Supplied material START

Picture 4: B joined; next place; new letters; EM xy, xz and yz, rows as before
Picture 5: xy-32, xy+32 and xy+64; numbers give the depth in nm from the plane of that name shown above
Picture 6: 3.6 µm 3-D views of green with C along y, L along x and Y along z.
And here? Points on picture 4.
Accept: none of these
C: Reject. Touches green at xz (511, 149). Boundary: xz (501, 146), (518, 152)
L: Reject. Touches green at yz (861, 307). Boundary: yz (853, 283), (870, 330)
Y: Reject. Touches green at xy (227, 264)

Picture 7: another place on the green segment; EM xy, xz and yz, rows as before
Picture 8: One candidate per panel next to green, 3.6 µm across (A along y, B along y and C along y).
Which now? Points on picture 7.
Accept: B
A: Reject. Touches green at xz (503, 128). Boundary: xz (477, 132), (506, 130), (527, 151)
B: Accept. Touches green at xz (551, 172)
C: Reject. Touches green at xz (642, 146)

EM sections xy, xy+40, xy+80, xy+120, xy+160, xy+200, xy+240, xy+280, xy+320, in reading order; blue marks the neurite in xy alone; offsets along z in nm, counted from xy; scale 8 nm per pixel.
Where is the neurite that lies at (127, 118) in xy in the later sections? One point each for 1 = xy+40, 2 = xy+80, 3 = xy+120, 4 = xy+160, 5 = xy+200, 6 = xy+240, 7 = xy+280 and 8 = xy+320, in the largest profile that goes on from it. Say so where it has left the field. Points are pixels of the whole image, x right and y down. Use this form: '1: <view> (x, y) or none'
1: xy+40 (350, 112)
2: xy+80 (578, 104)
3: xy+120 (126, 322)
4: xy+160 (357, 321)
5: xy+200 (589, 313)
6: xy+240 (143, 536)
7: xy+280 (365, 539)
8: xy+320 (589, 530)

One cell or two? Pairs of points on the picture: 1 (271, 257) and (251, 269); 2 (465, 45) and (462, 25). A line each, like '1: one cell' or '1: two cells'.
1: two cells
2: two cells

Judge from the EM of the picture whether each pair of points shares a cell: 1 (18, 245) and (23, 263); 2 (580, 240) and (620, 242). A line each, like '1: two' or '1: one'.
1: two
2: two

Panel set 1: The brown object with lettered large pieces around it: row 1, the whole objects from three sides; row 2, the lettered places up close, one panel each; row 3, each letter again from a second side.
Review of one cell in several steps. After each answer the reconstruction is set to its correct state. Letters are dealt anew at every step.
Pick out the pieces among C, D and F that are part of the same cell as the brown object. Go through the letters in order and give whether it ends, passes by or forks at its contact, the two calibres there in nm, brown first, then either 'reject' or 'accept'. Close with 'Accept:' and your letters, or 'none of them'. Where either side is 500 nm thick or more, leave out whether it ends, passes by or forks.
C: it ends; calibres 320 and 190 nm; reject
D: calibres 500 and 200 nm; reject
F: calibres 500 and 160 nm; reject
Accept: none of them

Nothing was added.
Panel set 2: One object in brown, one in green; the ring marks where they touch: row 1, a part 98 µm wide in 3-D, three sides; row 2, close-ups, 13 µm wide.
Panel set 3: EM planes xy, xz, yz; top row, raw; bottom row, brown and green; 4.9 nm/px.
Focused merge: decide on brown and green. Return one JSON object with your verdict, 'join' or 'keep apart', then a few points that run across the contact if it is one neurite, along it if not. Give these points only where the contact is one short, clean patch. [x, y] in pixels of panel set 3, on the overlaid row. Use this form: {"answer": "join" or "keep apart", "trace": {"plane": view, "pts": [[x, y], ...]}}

Supplied material END

### Your assignment
Begin at the top of the records above and quote each line exactly, ending with the line that contains "Picture 8: One".

### Solved exercise
Picture 4: B joined; next place; new letters; EM xy, xz and yz, rows as before
Picture 5: xy-32, xy+32 and xy+64; numbers give the depth in nm from the plane of that name shown above
Picture 6: 3.6 µm 3-D views of green with C along y, L along x and Y along z.
And here? Points on picture 4.
Accept: none of these
C: Reject. Touches green at xz (511, 149). Boundary: xz (501, 146), (518, 152)
L: Reject. Touches green at yz (861, 307). Boundary: yz (853, 283), (870, 330)
Y: Reject. Touches green at xy (227, 264)

Picture 7: another place on the green segment; EM xy, xz and yz, rows as before
Picture 8: One candidate per panel next to green, 3.6 µm across (A along y, B along y and C along y).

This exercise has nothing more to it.